Judgment Search

Churchyards

Display:

The Chancellor granted a faculty for the replacement of the current church hall situated within the churchyard (a 1960s building, intended to be temporary and now in need of replacement) with a new single-storey hall, of which one elevation would be faced with brick to match the Victorian church building and the other elevations would be clad in timber.
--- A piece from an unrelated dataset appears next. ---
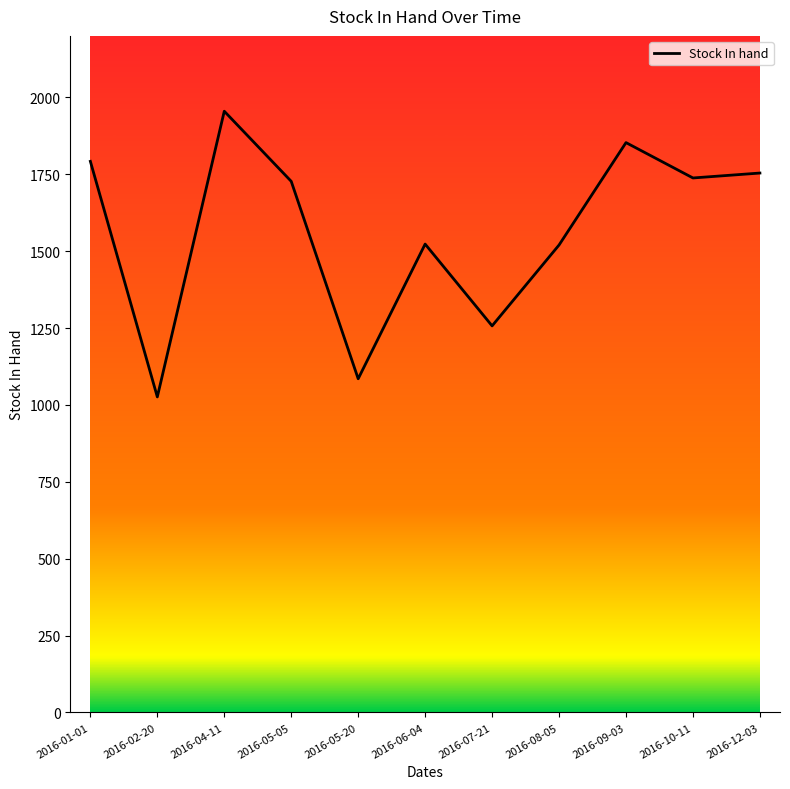

What is the ratio of the value at 2016-04-11 to the value at 2016-05-05?

1.1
The petitioners wished the Chancellor to authorise the setting aside of an area for cremated remains in the churchyard extension and to authorise a variation of the standard churchyards regulations in order to allow the incumbent to permit in future the erection of upright memorials and 'desktop memorials' in the churchyard extension to mark interments of cremated remains. They also asked the Chancellor to grant a confirmatory faculty in respect of upright memorials and 'desktop memorials' already installed to mark interments of cremated remains in the churchyard and churchyard extension during the past 18 years. The Chancellor was satisfied that the petitioners had made out a satisfactory case for the proposals and granted a faculty accordingly

The Deputy Chancellor granted a faculty to authorise the removal from the churchyard of a tree which was in danger of causing damage to an adjoining property.
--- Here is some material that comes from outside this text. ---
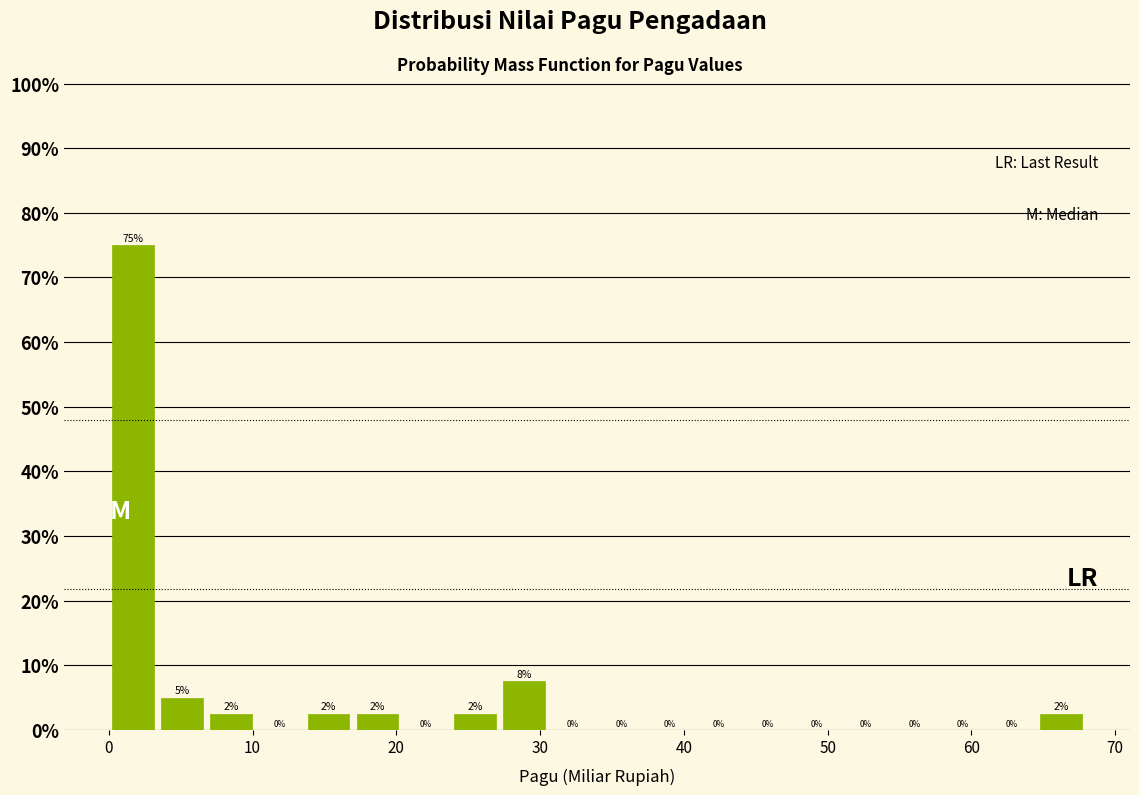

Around what value on the x-axis is the tallest bar? Give the approximate position of its centre, as read against the axis.

2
Faculty granted for the removal wooden and plastic kerbs from a number of graves.

The vicar and churchwardens applied for a faculty to re-use the churchyard for burials. Though the churchyard was not closed by Order in Council, burials could now only take place in existing graves. There was one objector. A hearing was held, at which the Chancellor dismissed the objector's twelve grounds of objection as having no substance, in view of which, and also of the fact that the objector had refused to have the matter dealt with by written representations, the Chancellor directed that the objector should pay the costs of the half-day hearing.
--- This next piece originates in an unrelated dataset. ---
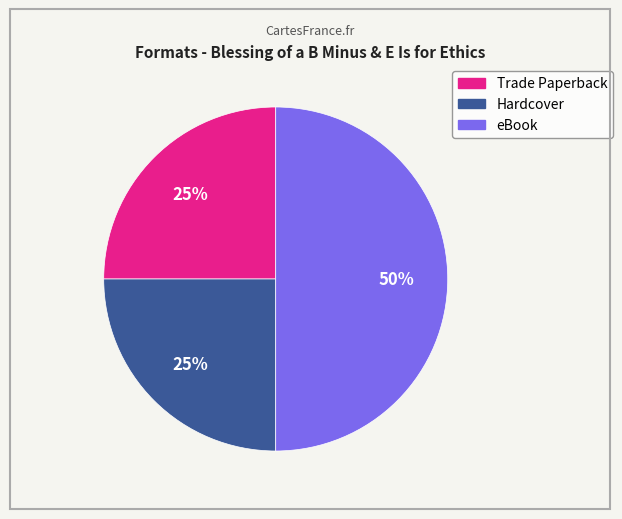

To the nearest percent, what is the difference between the largest and smallest slice percentages?

25%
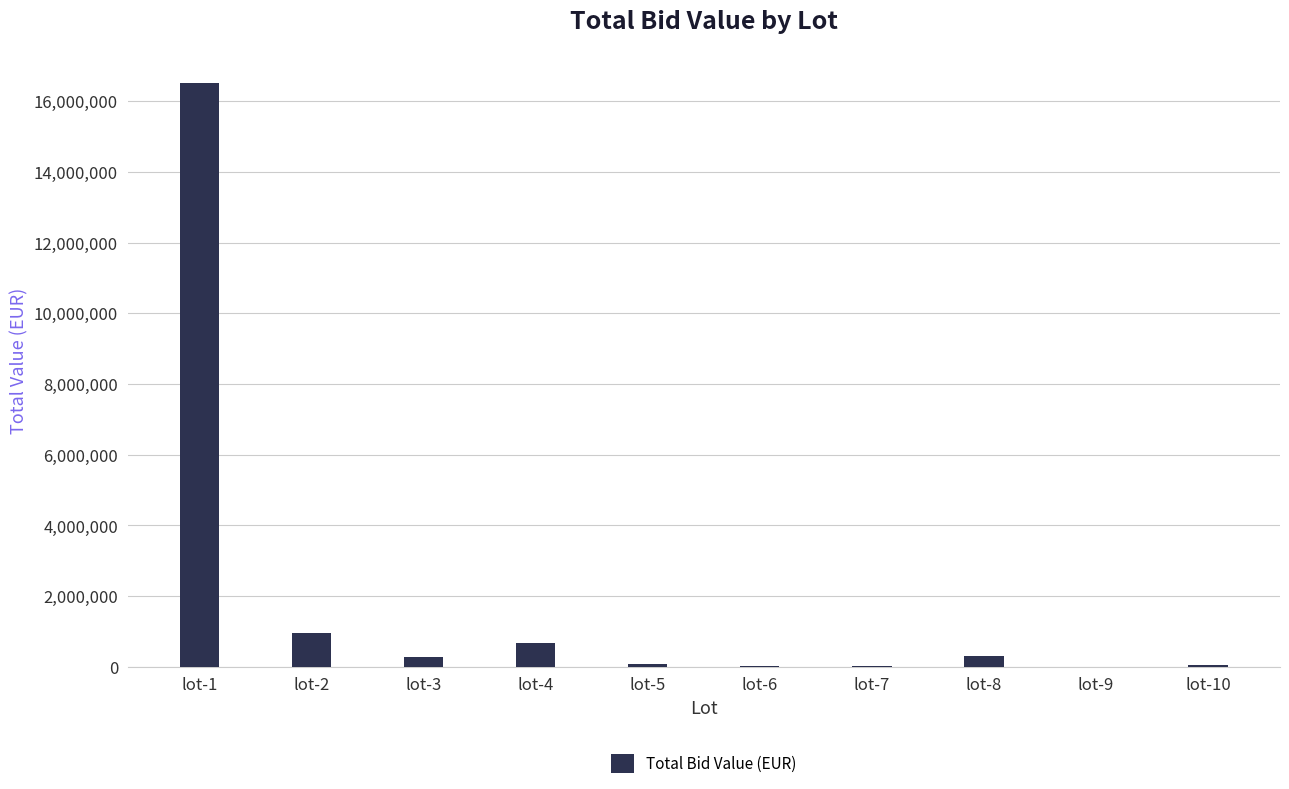

What is the ratio of the value at lot-5 to the value at lot-7?

2.8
As part of the Ashford Borough Council's Ashford Snowdogs art trail, there was a proposal to place in the churchyard a statute of a brightly painted dog. There was one objector, a parishioner whose house overlooked the churchyard, who objected to the installation on aesthetic grounds. As the proposal was that the dog would only be in the churchyard for 10 days, the Commissary General considered that, in view of the community  benefits of the project, the installation's presence would be so transitory as to make the diminution of the Church’s setting insignificant. She accordingly granted a faculty allowing the installation for 10 days.

The Chancellor granted a faculty to authorise the re-use of an area of the churchyard in which there were no memorials and where it was believed that there had been no burials for at least 75 years.

The Chancellor granted a faculty to authorise the re-use of an area of the churchyard in which there were no memorials and where it was believed that there had been no burials for at least 150 years.

Five yew trees, a conifer and a holly had been felled without the authority of a faculty. There had been an application for a faculty using the Online Faculty System. The petitioner (a churchwarden) had taken the approval of the Diocesan Advisory Committee to mean that a faculty would be granted. By the time the Chancellor visited the churchyard to inspect the trees, the trees had been removed. The Chancellor granted a confirmatory faculty, subject to a condition that
new native trees should be planted in the churchyard.

The Parochial Church Council petitioned for permission to remove all toys, ornaments and other memorabilia and edgings from 67 graves within the churchyard, many of which items had been in the churchyard for a considerable time. The Chancellor considered all written objections, including a claim that to remove such items would be in breach of the law relating to human rights, but decided that the PCC was entirely within its rights in wishing to enforce the Churchyard Regulations, and accordingly a faculty was granted.